What you have to do>
Print each line of the items verbatim, starting with the first line and going on through the line that contains "pembangunan.", with both of those lines included.

Information>
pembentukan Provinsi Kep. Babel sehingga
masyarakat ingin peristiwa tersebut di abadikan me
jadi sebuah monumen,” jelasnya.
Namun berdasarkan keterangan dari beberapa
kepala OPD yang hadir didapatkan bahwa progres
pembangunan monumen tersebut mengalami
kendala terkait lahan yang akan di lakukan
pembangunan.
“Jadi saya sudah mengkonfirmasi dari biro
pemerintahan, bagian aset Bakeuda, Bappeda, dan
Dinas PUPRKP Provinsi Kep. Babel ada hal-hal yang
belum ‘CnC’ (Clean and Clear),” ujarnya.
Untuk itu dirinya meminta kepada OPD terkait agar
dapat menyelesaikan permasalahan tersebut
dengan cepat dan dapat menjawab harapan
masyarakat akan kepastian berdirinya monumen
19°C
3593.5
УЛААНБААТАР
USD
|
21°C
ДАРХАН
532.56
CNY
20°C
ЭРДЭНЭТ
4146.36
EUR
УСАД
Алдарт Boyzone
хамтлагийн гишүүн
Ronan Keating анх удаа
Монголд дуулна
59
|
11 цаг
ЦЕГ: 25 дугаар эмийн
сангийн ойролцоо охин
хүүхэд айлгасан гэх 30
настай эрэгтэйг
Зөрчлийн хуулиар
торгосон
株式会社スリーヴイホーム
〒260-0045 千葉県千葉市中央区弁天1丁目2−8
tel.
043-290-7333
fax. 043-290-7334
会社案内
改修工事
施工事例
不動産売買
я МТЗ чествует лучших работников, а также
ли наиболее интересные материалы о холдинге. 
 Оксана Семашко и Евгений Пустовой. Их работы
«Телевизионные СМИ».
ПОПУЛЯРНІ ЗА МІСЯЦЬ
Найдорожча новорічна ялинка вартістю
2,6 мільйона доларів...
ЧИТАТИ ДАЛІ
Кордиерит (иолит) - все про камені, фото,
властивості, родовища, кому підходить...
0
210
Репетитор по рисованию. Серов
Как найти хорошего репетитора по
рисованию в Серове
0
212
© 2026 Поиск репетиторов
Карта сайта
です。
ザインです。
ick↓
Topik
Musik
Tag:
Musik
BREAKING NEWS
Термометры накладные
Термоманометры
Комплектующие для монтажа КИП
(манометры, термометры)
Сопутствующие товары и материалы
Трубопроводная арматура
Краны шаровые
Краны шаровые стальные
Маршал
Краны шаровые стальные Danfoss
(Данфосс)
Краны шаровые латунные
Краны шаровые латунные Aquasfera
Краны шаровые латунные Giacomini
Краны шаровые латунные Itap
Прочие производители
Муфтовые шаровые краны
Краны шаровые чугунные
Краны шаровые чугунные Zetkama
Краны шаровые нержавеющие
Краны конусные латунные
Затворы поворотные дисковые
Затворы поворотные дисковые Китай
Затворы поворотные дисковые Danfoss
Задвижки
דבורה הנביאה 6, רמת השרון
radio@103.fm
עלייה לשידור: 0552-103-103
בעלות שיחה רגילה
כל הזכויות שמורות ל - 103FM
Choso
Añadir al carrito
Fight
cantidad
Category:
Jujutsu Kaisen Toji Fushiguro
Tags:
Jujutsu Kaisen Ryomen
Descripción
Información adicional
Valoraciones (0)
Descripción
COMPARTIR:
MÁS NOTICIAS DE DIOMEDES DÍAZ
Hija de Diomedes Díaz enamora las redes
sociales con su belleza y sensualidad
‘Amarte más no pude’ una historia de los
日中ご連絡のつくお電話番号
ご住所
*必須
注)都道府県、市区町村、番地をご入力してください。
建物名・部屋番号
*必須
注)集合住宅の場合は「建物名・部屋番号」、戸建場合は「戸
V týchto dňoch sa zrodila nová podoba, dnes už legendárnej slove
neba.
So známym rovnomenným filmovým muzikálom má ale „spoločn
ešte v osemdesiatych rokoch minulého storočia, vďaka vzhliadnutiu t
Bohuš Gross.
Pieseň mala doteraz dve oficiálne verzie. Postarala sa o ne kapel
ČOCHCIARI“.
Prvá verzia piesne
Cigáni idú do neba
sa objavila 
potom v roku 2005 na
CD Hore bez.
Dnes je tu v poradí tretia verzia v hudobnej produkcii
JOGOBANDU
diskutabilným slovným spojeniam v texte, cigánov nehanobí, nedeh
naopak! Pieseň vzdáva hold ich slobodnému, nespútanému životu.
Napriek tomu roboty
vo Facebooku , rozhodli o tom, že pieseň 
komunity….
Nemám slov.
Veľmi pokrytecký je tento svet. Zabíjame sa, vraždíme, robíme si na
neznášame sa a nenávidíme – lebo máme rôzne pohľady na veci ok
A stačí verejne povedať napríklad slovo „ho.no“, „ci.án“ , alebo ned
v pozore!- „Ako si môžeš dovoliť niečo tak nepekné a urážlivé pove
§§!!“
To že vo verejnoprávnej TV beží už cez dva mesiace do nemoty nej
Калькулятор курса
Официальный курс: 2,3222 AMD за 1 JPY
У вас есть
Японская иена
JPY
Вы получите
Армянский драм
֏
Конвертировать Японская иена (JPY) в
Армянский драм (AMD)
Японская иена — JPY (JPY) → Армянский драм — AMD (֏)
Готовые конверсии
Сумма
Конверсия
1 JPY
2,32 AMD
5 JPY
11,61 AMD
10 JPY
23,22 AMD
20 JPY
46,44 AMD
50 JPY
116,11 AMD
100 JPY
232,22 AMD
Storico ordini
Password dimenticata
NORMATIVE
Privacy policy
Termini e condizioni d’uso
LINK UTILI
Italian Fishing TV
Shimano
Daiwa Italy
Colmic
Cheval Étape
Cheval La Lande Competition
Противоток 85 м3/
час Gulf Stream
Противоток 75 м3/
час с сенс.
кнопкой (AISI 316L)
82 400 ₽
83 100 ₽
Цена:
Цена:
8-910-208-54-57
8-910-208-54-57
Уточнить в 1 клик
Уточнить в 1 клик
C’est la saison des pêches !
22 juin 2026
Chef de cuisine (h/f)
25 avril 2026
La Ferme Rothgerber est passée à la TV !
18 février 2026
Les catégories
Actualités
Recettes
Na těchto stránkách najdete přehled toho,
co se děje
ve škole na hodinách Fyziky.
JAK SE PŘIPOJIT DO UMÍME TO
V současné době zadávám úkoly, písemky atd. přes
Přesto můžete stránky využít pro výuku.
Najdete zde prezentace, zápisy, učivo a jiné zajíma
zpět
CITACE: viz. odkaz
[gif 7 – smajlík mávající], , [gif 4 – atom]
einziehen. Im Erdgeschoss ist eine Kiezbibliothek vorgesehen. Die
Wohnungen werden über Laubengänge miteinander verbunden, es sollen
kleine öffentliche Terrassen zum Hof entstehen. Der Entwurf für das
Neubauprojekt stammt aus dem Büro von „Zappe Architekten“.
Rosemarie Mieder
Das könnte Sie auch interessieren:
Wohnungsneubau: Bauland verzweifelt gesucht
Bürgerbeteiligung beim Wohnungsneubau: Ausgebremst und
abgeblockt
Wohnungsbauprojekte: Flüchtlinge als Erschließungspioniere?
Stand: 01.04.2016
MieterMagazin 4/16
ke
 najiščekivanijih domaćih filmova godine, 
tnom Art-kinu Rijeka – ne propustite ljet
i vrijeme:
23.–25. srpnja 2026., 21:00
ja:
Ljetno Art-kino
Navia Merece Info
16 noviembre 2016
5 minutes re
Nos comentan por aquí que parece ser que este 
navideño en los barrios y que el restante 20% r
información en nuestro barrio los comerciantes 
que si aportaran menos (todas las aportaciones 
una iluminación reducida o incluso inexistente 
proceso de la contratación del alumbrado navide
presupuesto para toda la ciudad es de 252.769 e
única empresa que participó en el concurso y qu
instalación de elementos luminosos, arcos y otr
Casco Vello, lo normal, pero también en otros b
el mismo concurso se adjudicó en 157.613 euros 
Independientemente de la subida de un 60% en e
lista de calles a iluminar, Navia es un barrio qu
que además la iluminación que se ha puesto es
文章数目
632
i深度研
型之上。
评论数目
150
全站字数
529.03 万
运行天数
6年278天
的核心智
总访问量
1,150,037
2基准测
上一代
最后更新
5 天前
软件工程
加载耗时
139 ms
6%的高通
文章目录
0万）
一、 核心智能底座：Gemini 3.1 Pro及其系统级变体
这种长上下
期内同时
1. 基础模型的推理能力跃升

Output of the exercise>
pembentukan Provinsi Kep. Babel sehingga
masyarakat ingin peristiwa tersebut di abadikan me
jadi sebuah monumen,” jelasnya.
Namun berdasarkan keterangan dari beberapa
kepala OPD yang hadir didapatkan bahwa progres
pembangunan monumen tersebut mengalami
kendala terkait lahan yang akan di lakukan
pembangunan.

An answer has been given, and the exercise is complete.